[Saved data entries]
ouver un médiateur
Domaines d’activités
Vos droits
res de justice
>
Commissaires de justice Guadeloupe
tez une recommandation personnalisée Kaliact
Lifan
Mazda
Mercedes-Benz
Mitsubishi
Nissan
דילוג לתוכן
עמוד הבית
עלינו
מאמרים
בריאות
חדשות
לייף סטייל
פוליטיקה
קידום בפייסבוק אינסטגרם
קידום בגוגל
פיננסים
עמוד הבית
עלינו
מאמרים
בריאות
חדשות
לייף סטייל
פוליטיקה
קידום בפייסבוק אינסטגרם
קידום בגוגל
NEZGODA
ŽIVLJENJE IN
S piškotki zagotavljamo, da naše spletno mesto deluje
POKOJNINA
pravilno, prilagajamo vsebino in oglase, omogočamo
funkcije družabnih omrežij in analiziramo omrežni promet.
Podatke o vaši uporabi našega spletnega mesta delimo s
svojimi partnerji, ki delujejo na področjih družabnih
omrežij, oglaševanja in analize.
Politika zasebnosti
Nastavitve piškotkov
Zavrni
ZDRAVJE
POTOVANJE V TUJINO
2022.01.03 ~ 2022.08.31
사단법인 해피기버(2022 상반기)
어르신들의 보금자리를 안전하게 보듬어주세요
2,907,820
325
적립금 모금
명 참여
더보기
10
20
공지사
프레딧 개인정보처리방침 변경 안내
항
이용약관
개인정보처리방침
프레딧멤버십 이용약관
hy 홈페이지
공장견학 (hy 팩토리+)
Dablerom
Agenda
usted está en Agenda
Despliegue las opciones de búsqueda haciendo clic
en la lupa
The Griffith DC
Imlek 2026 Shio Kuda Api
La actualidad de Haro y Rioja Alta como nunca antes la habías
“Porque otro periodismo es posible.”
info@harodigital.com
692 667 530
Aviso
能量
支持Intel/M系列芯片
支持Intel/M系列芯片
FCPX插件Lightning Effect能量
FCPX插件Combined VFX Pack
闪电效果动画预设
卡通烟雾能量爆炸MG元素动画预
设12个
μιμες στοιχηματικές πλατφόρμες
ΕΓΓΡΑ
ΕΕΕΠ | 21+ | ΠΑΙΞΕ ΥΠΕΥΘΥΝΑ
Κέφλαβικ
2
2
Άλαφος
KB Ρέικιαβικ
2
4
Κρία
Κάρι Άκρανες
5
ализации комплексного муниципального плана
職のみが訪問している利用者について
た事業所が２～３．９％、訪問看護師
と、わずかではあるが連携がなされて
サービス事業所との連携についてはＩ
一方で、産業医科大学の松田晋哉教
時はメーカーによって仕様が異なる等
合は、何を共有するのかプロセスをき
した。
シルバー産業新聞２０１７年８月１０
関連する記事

...

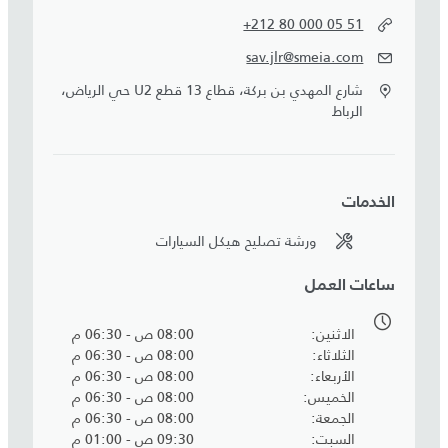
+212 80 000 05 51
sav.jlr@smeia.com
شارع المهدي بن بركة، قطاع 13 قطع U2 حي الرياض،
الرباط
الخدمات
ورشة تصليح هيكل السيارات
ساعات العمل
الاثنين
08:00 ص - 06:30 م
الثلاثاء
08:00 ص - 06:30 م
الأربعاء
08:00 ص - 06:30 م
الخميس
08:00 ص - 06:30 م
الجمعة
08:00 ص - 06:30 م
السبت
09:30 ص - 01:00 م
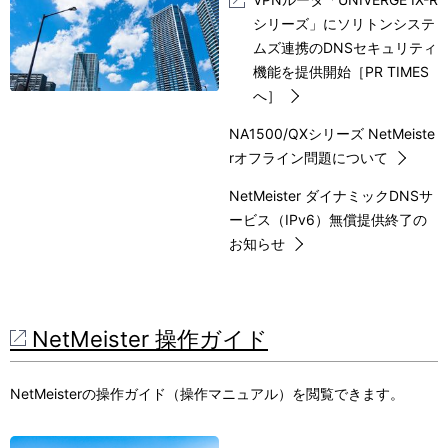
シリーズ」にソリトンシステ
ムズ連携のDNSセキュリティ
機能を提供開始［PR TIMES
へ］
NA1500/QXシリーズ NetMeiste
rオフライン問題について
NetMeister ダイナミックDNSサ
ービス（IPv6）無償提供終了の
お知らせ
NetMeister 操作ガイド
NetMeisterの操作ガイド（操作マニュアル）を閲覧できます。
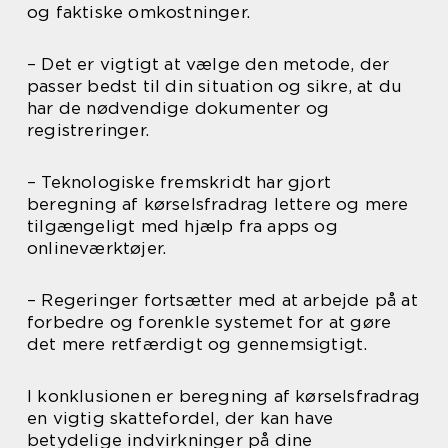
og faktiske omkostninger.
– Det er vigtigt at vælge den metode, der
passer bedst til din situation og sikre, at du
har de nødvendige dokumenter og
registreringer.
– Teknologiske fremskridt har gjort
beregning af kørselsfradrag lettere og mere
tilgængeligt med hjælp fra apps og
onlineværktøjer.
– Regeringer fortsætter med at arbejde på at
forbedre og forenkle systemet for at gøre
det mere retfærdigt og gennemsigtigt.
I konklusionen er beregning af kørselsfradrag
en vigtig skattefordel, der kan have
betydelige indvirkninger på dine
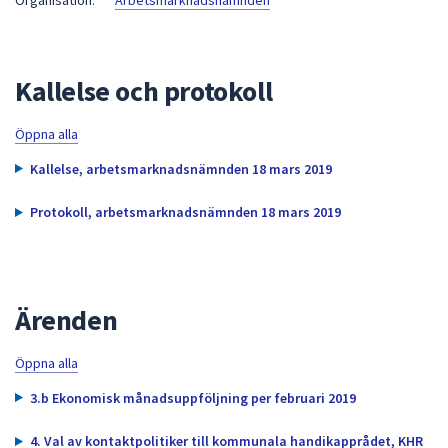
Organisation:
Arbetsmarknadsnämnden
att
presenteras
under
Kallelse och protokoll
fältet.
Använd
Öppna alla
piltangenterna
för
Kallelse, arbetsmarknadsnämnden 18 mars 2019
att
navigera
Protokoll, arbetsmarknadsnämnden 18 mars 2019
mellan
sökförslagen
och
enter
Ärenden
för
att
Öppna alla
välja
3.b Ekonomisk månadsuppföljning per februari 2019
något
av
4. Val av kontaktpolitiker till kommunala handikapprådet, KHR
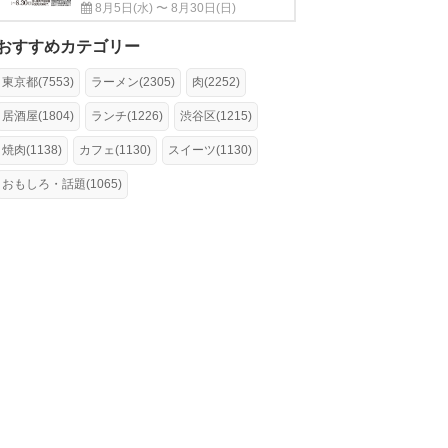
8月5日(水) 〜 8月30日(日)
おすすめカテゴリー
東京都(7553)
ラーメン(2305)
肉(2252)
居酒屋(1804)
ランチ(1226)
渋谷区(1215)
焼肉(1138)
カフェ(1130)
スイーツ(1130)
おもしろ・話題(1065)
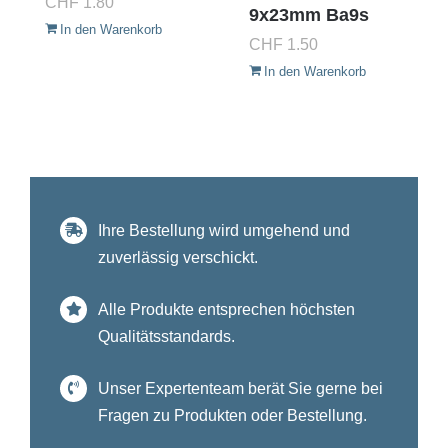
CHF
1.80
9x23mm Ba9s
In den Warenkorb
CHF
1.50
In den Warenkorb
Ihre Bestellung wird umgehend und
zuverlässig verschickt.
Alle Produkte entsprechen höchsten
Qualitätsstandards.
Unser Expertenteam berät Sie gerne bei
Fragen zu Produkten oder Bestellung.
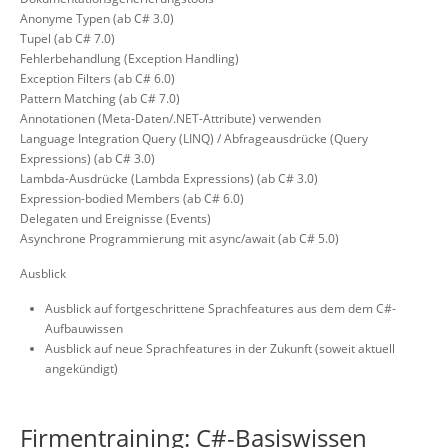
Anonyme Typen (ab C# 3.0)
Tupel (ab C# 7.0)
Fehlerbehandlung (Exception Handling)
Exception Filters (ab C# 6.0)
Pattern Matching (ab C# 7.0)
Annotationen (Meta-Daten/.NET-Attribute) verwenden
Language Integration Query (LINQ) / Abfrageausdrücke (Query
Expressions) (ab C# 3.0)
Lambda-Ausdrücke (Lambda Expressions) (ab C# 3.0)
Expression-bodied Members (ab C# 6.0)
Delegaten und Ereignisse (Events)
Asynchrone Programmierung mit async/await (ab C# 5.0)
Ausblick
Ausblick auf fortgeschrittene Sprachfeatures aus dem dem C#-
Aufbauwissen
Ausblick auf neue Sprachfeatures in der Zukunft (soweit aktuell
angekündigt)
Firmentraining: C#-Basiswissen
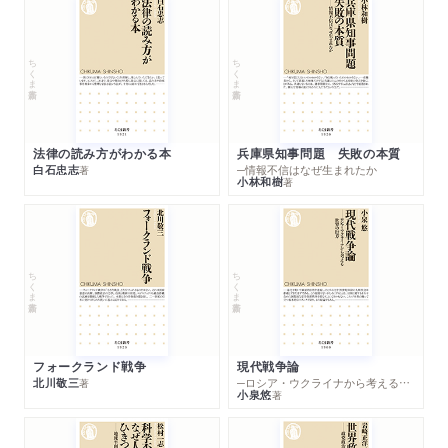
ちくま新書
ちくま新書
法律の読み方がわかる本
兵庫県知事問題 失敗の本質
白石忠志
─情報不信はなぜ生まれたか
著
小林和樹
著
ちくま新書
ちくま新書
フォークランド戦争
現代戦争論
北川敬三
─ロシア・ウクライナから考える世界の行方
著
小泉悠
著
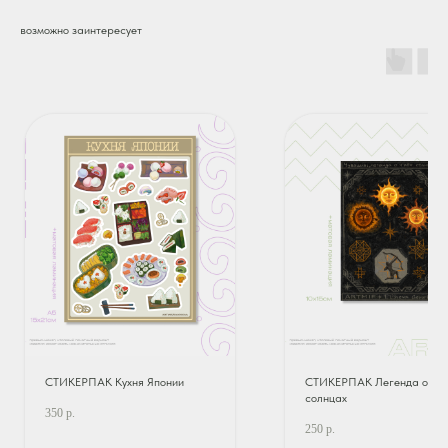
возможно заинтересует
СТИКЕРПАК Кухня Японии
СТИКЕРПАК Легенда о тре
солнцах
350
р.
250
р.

[Task details] Output everything from the line containing "シリーズ」にソリトンシステ" down to the line containing "Fragen zu Produkten oder Bestellung." as a Markdown table with the columns "No." and "Text". Number each line, skip blank lines, and leave out the pictures.

[Response to this task]
| No. | Text |
|---|---|
| 1 | シリーズ」にソリトンシステ |
| 2 | ムズ連携のDNSセキュリティ |
| 3 | 機能を提供開始［PR TIMES |
| 4 | へ］ |
| 5 | NA1500/QXシリーズ NetMeiste |
| 6 | rオフライン問題について |
| 7 | NetMeister ダイナミックDNSサ |
| 8 | ービス（IPv6）無償提供終了の |
| 9 | お知らせ |
| 10 | NetMeister 操作ガイド |
| 11 | NetMeisterの操作ガイド（操作マニュアル）を閲覧できます。 |
| 12 | og faktiske omkostninger. |
| 13 | – Det er vigtigt at vælge den metode, der |
| 14 | passer bedst til din situation og sikre, at du |
| 15 | har de nødvendige dokumenter og |
| 16 | registreringer. |
| 17 | – Teknologiske fremskridt har gjort |
| 18 | beregning af kørselsfradrag lettere og mere |
| 19 | tilgængeligt med hjælp fra apps og |
| 20 | onlineværktøjer. |
| 21 | – Regeringer fortsætter med at arbejde på at |
| 22 | forbedre og forenkle systemet for at gøre |
| 23 | det mere retfærdigt og gennemsigtigt. |
| 24 | I konklusionen er beregning af kørselsfradrag |
| 25 | en vigtig skattefordel, der kan have |
| 26 | betydelige indvirkninger på dine |
| 27 | Organisation: |
| 28 | Arbetsmarknadsnämnden |
| 29 | att |
| 30 | presenteras |
| 31 | under |
| 32 | Kallelse och protokoll |
| 33 | fältet. |
| 34 | Använd |
| 35 | Öppna alla |
| 36 | piltangenterna |
| 37 | för |
| 38 | Kallelse, arbetsmarknadsnämnden 18 mars 2019 |
| 39 | att |
| 40 | navigera |
| 41 | Protokoll, arbetsmarknadsnämnden 18 mars 2019 |
| 42 | mellan |
| 43 | sökförslagen |
| 44 | och |
| 45 | enter |
| 46 | Ärenden |
| 47 | för |
| 48 | att |
| 49 | Öppna alla |
| 50 | välja |
| 51 | 3.b Ekonomisk månadsuppföljning per februari 2019 |
| 52 | något |
| 53 | av |
| 54 | 4. Val av kontaktpolitiker till kommunala handikapprådet, KHR |
| 55 | 8月5日(水) 〜 8月30日(日) |
| 56 | おすすめカテゴリー |
| 57 | 東京都(7553) |
| 58 | ラーメン(2305) |
| 59 | 肉(2252) |
| 60 | 居酒屋(1804) |
| 61 | ランチ(1226) |
| 62 | 渋谷区(1215) |
| 63 | 焼肉(1138) |
| 64 | カフェ(1130) |
| 65 | スイーツ(1130) |
| 66 | おもしろ・話題(1065) |
| 67 | CHF |
| 68 | 1.80 |
| 69 | 9x23mm Ba9s |
| 70 | In den Warenkorb |
| 71 | CHF |
| 72 | 1.50 |
| 73 | In den Warenkorb |
| 74 | Ihre Bestellung wird umgehend und |
| 75 | zuverlässig verschickt. |
| 76 | Alle Produkte entsprechen höchsten |
| 77 | Qualitätsstandards. |
| 78 | Unser Expertenteam berät Sie gerne bei |
| 79 | Fragen zu Produkten oder Bestellung. |